Assignment
If a line in the entries below holds the string "акустика", copy it.

»»

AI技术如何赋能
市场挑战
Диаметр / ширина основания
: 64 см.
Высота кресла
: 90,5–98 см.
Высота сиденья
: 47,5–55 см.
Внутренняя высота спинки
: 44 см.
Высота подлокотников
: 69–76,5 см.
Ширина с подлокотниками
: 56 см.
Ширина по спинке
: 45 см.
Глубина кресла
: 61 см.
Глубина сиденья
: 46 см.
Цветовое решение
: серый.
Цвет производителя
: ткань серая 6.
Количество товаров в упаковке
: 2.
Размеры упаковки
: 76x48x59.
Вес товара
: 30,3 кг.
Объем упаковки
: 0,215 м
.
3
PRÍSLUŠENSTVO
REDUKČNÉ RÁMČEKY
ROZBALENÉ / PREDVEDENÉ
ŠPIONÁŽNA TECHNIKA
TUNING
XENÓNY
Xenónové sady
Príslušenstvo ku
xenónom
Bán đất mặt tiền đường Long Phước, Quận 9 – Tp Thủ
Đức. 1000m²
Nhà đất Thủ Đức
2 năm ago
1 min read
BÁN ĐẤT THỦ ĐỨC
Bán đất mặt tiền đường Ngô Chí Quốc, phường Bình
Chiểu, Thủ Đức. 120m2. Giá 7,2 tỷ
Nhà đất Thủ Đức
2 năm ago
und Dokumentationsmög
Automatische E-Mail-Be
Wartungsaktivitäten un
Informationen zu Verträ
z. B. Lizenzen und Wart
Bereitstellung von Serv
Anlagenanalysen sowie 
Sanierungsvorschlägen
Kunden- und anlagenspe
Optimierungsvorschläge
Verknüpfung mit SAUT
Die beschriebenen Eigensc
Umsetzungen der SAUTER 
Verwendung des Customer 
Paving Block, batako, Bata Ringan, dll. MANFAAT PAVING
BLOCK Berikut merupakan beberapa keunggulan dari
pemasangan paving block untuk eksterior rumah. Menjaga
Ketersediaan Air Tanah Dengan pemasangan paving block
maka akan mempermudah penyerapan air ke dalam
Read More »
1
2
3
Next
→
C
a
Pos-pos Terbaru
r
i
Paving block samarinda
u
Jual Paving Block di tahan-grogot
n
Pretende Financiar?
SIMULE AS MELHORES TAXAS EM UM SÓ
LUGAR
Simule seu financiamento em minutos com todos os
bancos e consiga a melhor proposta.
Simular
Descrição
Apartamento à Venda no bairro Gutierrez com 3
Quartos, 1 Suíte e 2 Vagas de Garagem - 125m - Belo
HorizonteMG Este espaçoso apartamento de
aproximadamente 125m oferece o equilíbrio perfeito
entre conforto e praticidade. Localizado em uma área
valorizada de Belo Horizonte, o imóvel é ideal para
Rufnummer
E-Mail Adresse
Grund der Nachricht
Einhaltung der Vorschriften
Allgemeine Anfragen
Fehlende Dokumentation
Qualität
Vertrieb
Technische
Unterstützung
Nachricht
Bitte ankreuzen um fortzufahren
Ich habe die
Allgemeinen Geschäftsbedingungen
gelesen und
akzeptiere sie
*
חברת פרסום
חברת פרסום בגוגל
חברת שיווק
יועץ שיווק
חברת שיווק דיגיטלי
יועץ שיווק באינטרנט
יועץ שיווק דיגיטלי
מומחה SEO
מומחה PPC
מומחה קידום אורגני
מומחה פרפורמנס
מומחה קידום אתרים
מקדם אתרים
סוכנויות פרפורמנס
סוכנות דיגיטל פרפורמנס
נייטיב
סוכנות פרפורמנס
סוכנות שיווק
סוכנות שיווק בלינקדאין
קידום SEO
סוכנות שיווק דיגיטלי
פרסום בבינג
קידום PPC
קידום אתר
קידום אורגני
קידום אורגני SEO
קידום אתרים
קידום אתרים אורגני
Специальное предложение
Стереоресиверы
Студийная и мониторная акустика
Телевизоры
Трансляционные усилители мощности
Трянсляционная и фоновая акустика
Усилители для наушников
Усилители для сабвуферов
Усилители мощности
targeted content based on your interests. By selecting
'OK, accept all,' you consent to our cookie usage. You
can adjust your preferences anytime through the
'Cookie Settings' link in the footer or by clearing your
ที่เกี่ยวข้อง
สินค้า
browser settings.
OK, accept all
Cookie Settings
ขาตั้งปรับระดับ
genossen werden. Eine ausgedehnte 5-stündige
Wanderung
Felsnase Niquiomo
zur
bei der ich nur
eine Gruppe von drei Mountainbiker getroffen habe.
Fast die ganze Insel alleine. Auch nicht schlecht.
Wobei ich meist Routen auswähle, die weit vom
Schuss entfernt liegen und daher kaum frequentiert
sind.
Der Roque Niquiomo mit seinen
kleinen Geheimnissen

««
»»

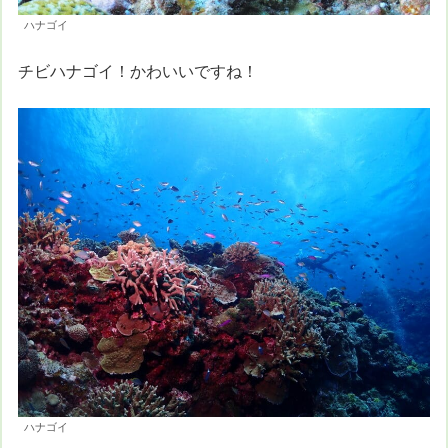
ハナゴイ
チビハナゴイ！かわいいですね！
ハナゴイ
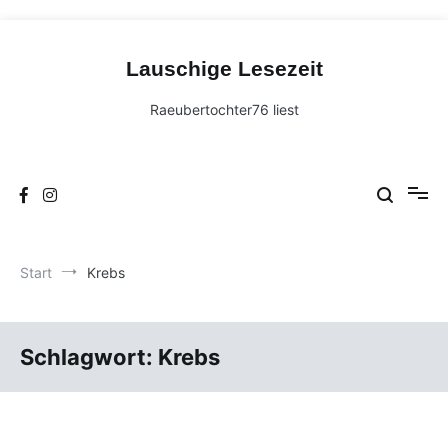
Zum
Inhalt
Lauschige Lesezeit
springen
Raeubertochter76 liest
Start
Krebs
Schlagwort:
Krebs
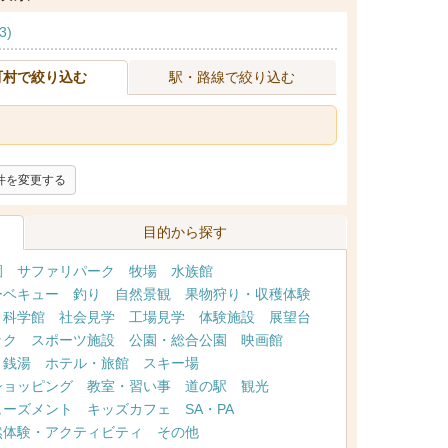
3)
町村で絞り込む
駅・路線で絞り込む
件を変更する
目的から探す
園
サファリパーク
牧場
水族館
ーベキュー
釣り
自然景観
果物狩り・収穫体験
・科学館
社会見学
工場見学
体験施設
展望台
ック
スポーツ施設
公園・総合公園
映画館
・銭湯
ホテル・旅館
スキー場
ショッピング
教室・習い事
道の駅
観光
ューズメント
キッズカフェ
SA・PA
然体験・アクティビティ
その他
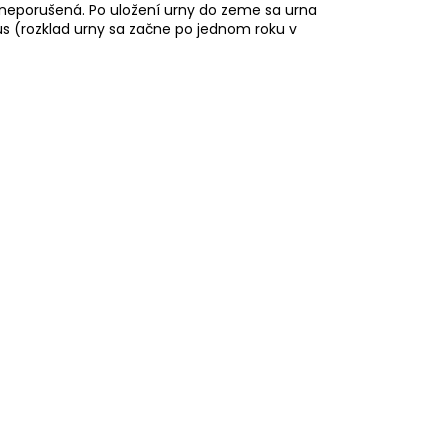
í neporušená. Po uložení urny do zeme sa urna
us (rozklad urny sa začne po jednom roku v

««

Reply
Студийная и мониторная акустика
Трянсляционная и фоновая акустика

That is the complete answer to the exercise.